Die Straße hat eine üppige Breite. Warum wird der Radfahrstreifen nicht bis zur der Unterführung weitergeführt?

Hauptstraße hinter dem Kreisverkehr: Der rechte Fahrstreifen wird wenig später zum Rechtsabbiegestreifen. Der Gehweg ist wieder als benutzungspflichtiger gemeinsamer Geh- und Radweg ausgeschildert.
Hauptstraße Langendreer (B235)
Hauptstraße Langendreer (B235), Ende des benutzungspflichtigen Geh- und Radwegs.

Das ist nicht nur ein »Angstraum«, das ist eine Falle.

Vom Kreisverkehr an ist der Gehweg rechts als benutzungspflichtiger, gemeinsamer Geh- und Radweg ausgeschildert. Zwei Fahrstreifen für den motorisierten Verkehr, kein Radfahrstreifen für die nicht motorisierten Fahrzeuge.
Und dieser »Radweg« hat weder einen Anfang, noch ein Ende. Er beginnt im Nichts und endet im Nichts: Unmittelbar im Kreuzungsbereich vor der Unterführung. Das ist nicht nur ein Angstraum, sondern eine reale Gefahr. An der Querung Wallbaumweg gibt es keine Piktogramme, die auf Radfahrer hinweisen würden und die Bordsteine sind natürlich auch nicht abgesenkt. Radfahrer haben hier Vorfahrt gegenüber Rechtsabbiegern – aber nur theoretisch.

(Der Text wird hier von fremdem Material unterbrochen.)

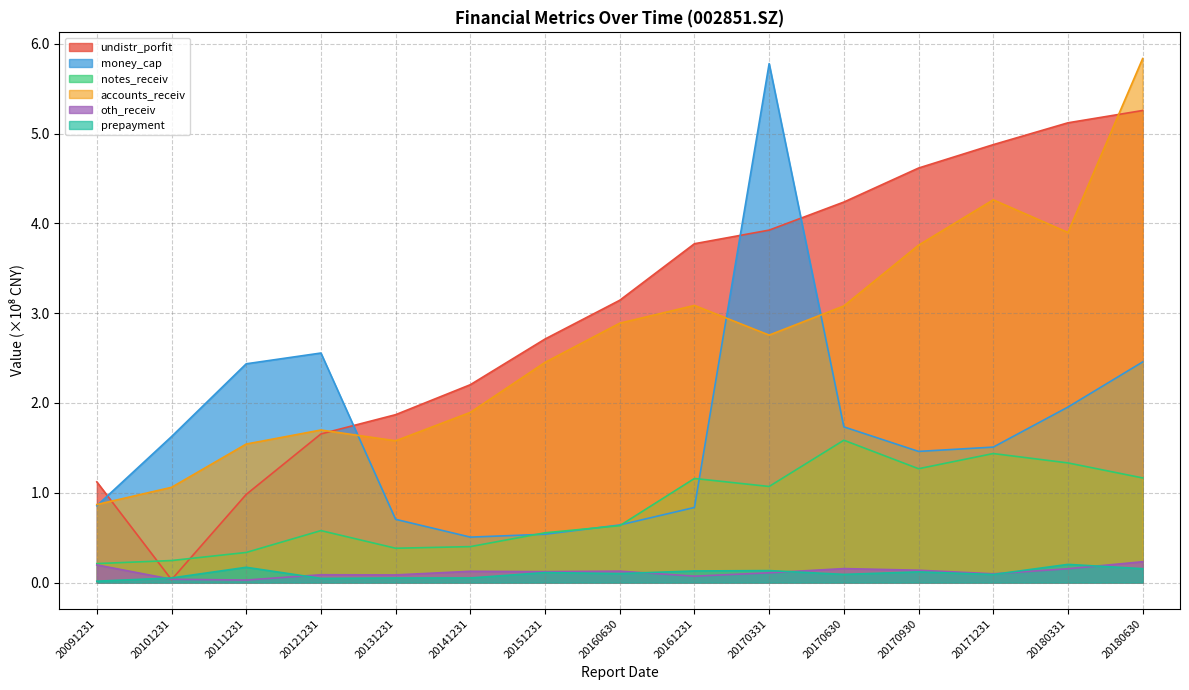

The oth_receiv series shows 0.3 at 20091231. True or false?

False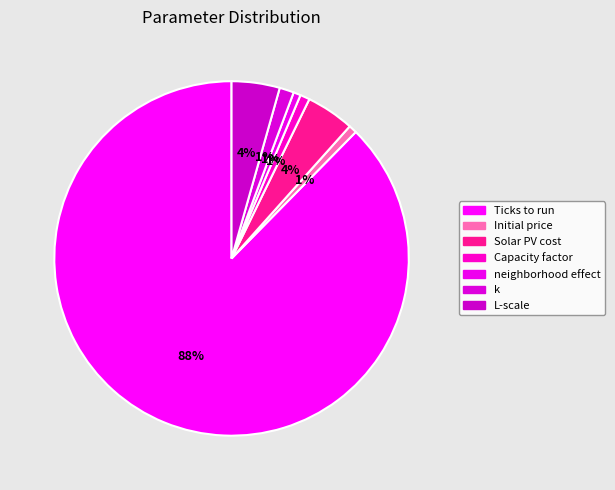

Between Capacity factor and k, which is larger?

k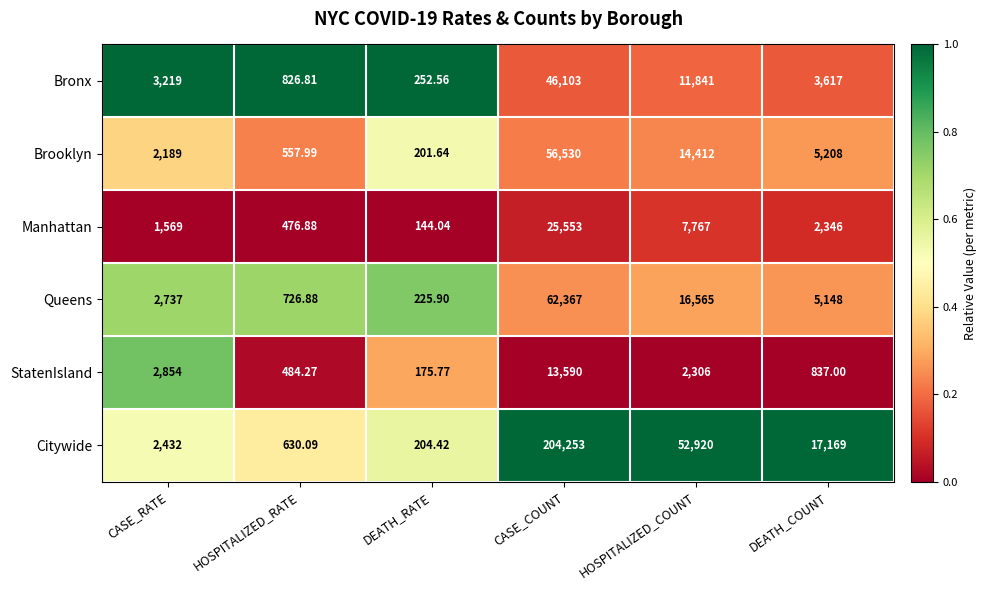

Which series has the largest total across all categories?

Citywide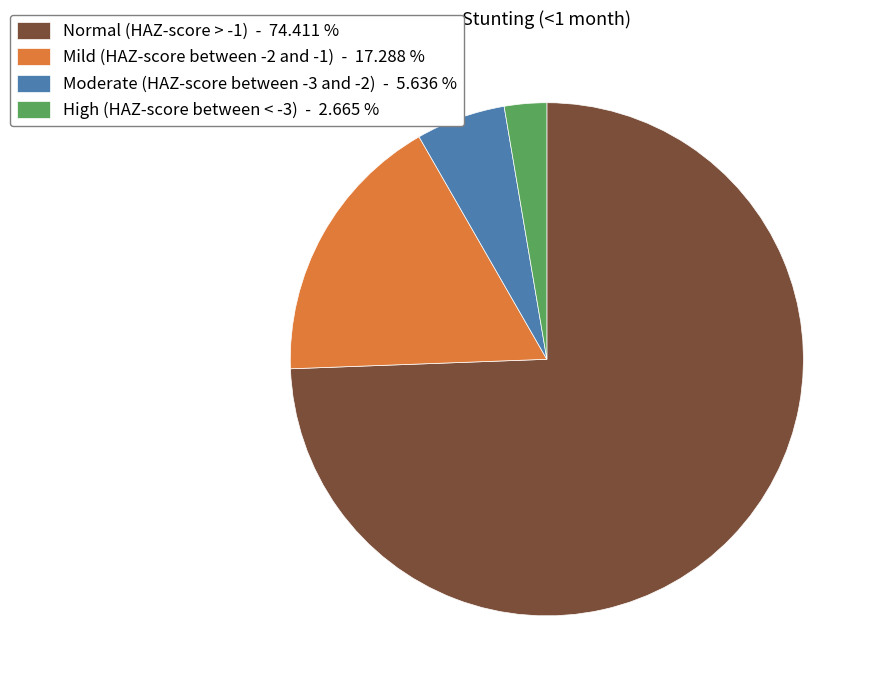

Count the number of slices in the pie.

4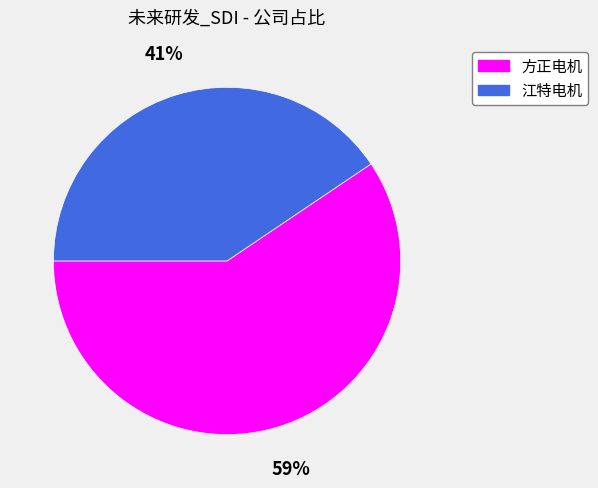

Combined, do 江特电机 and 方正电机 account for over 50%?

Yes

Man kann Radfahrern angesichts dieses Totalversagens der Stadt Bochum nur empfehlen, vom Kreisverkehr aus Richtung Langendreer mitten auf dem linken Fahrstreifen zu fahren – trotz Benutzungspflicht. Der »Radweg« ist eindeutig unzumutbar.

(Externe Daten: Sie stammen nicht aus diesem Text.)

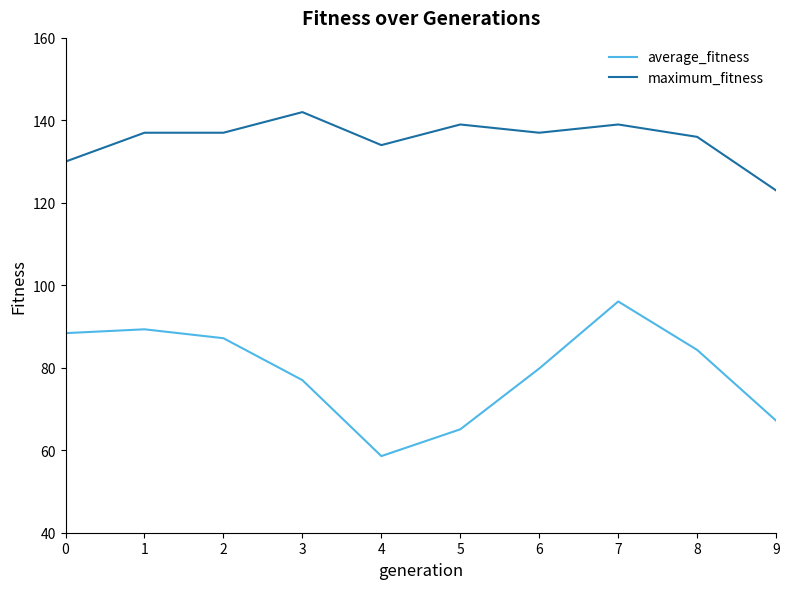

Between 4 and 8, which series saw the biggest shift?

average_fitness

Die Grundregel »einfach geradeaus fahren« wird hier mit Füßen getreten.

Mehr dazu:
Einfach nur geradeaus fahren
Viktoriastraße – einfach nur geradeaus fahren …
Wittener Straße: Aber nicht geradeaus
Alleestraße: Nur Autos im Kopf.

In der Unterführung gilt immerhin Tempo 30.